I’m now working on a project that uses real-time data from many public transport operators to enhance the commuting experience in London. Even though I’ve looked into a couple of the existing APIs, such as TfL’s Unified API, I still have a few queries and ideas that I’m hoping this community can address.
Real-Time Disruptions Data: Although disruption data is accessible, I’ve found that it occasionally lacks the detail required to make wise decisions. Is it possible, for example, to get more precise information in real-time regarding particular disruption kinds or causes (such as signal failures, accidents)? This would significantly improve my application’s predictive power.
Crowding Data: While crowding information is currently available through the API, I’m wondering whether there are any plans to increase the data’s coverage or accuracy. Getting crowding levels for buses or DLR that are comparable to those for the London Tube is something that really interests me.
Use of API Rate Limits: Is there anyone who can talk about how they’ve managed API rate limits when growing an application?
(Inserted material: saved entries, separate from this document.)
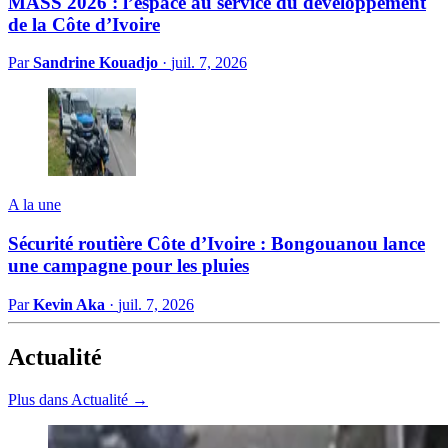
MASS 2026 : l’espace au service du développement
de la Côte d’Ivoire
Par
Sandrine Kouadjo
·
juil. 7, 2026
A la une
Sécurité routière Côte d’Ivoire : Bongouanou lance
une campagne pour les pluies
Par
Kevin Aka
·
juil. 7, 2026
Actualité
Plus dans Actualité →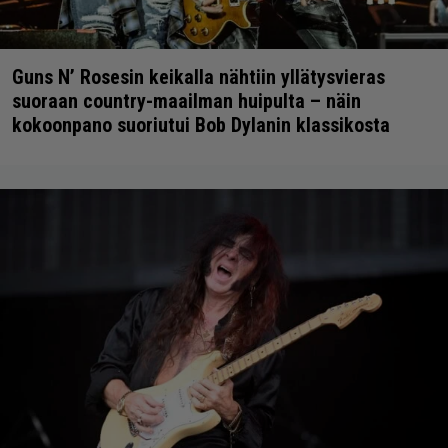
Guns N’ Rosesin keikalla nähtiin yllätysvieras
suoraan country-maailman huipulta – näin
kokoonpano suoriutui Bob Dylanin klassikosta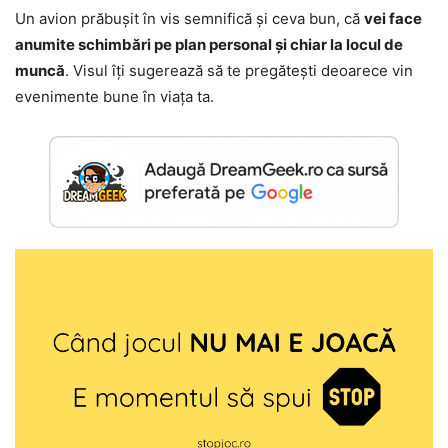
Un avion prăbușit în vis semnifică și ceva bun, că
vei face
anumite schimbări pe plan personal și chiar la locul de
muncă
. Visul îți sugerează să te pregătești deoarece vin
evenimente bune în viața ta.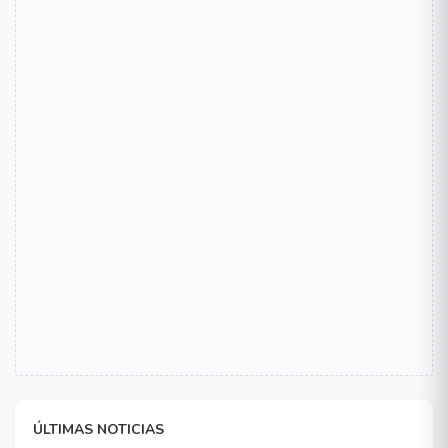
ÚLTIMAS NOTICIAS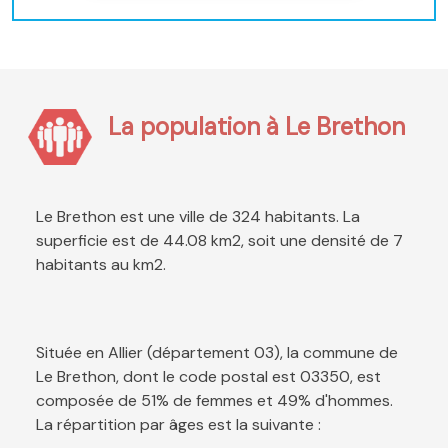
La population à Le Brethon
Le Brethon est une ville de 324 habitants. La
superficie est de 44.08 km2, soit une densité de 7
habitants au km2.
Située en Allier (département 03), la commune de
Le Brethon, dont le code postal est 03350, est
composée de 51% de femmes et 49% d'hommes.
La répartition par âges est la suivante :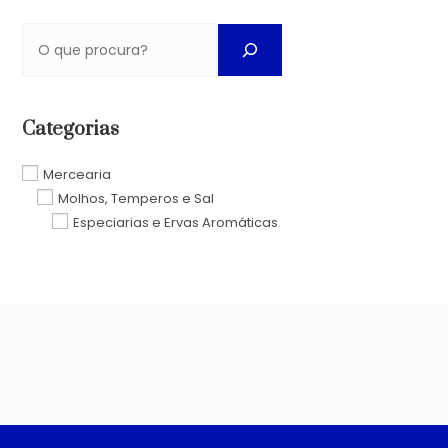
Categorias
Mercearia
Molhos, Temperos e Sal
Especiarias e Ervas Aromáticas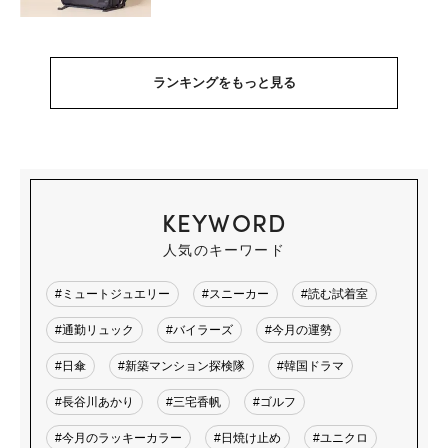
ランキングをもっと見る
KEYWORD
人気のキーワード
#ミュートジュエリー
#スニーカー
#読む試着室
#通勤リュック
#バイラーズ
#今月の運勢
#日傘
#新築マンション探検隊
#韓国ドラマ
#長谷川あかり
#三宅香帆
#ゴルフ
#今月のラッキーカラー
#日焼け止め
#ユニクロ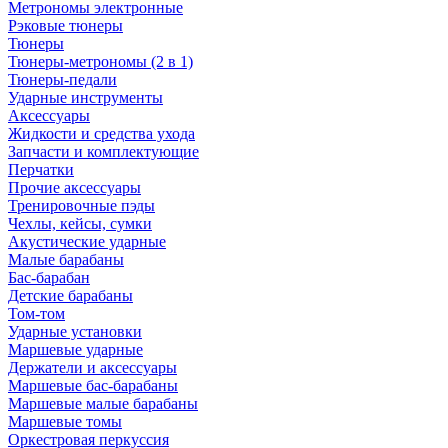
Метрономы электронные
Рэковые тюнеры
Тюнеры
Тюнеры-метрономы (2 в 1)
Тюнеры-педали
Ударные инструменты
Аксессуары
Жидкости и средства ухода
Запчасти и комплектующие
Перчатки
Прочие аксессуары
Тренировочные пэды
Чехлы, кейсы, сумки
Акустические ударные
Mалые барабаны
Бас-барабан
Детские барабаны
Том-том
Ударные установки
Маршевые ударные
Держатели и аксессуары
Маршевые бас-барабаны
Маршевые малые барабаны
Маршевые томы
Оркестровая перкуссия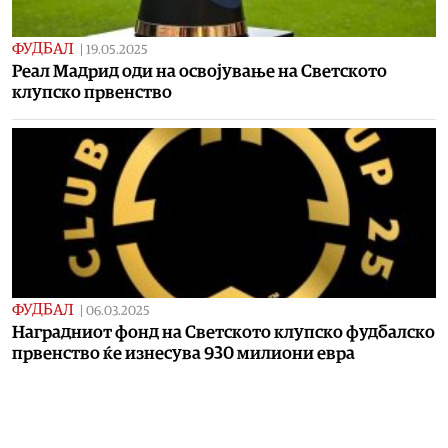
ФУДБАЛ
|
19.05.2025
Реал Мадрид оди на освојување на Светското
клупско првенство
ФУДБАЛ
|
06.03.2025
Наградниот фонд на Светското клупско фудбалско
првенство ќе изнесува 930 милиони евра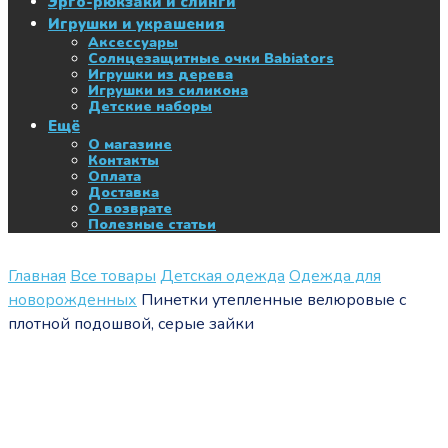
Эрго-рюкзаки и слинги
Игрушки и украшения
Аксессуары
Солнцезащитные очки Babiators
Игрушки из дерева
Игрушки из силикона
Детские наборы
Ещё
О магазине
Контакты
Оплата
Доставка
О возврате
Полезные статьи
Главная
Все товары
Детская одежда
Одежда для
новорожденных
Пинетки утепленные велюровые с
плотной подошвой, серые зайки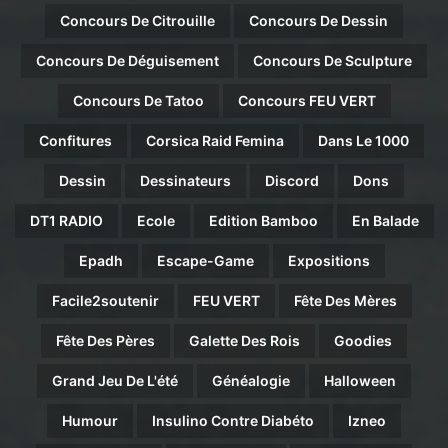
Concours De Citrouille
Concours De Dessin
Concours De Déguisement
Concours De Sculpture
Concours De Tatoo
Concours FEU VERT
Confitures
Corsica Raid Femina
Dans Le 1000
Dessin
Dessinateurs
Discord
Dons
DT1 RADIO
Ecole
Edition Bamboo
En Balade
Epadh
Escape-Game
Expositions
Facile2soutenir
FEU VERT
Fête Des Mères
Fête Des Pères
Galette Des Rois
Goodies
Grand Jeu De L'été
Généalogie
Halloween
Humour
Insulino Contre Diabéto
Izneo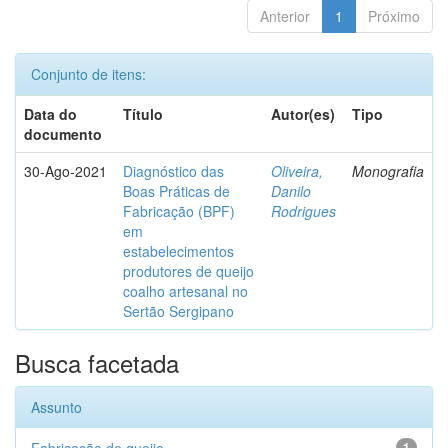
Anterior
1
Próximo
Conjunto de itens:
Data do
Título
Autor(es)
Tipo
documento
30-Ago-2021
Diagnóstico das
Oliveira,
Monografia
Boas Práticas de
Danilo
Fabricação (BPF)
Rodrigues
em
estabelecimentos
produtores de queijo
coalho artesanal no
Sertão Sergipano
Busca facetada
Assunto
1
I’m thinking about developing a service that might be highly used, so I want to make sure everything runs smoothly and there are no obstacles in the way.
Future Plans: Will TfL be releasing any new data sources or API functionality in the near future? It would be beneficial to keep up with these advancements in order to plan for future project improvements.
There are usually two codes for each train - one for the cancellation reason and one for the delay reason. The former might be caused by the latter. If you have a rid, there is a Darwin Historical API that can give you the codes for TfL train in for several years in the past.
Crowding Data
The data is 96 datapoints for each station, per day. Every 15 minutes has a relative business count. 100% = maximum for the given station, 0%= quietest for the given station.
But yes, it doesn’t deal with the Notting Hill Carnivals and soccer matches which is a shame.
Use of API Rate Limits
Yes, these are VERY easy to hit when you’re using tests in an app. I personally use either a Postgres jsonb to cache these where they won’t change much (like the Crowing Data) and also use memcached on the server to keep a local copy.
Hello and welcome to the forum! Thank you for your feedback and suggestions.
We would love to provide more detailed disruptions data and are certainly exploring ways to achieve this. If we provided data similar to what @briantist mentioned (i.e. delay and cancellation reasons), would that meet your needs?
This is also something we would like to improve on. Crowding data for buses would be rather different to that for London Underground, but it is something we are actively looking at.
For services that will get a lot of use, you might like to cache the data within your infrastructure. That way, if multiple users request the same data, you’re only making a single request.
We constantly look to improve our open data offering. Some of them are relatively small things, and a lot of work goes into reflecting the evolving transport network (e.g. the changes we’re making to support the London Overground line naming). But we also have a long-term plan to ensure our data continues to be fit for purpose for all our needs, as well as the needs of open data users. I don’t have anything to announce at this time, but any changes are communicated on this forum or our blog.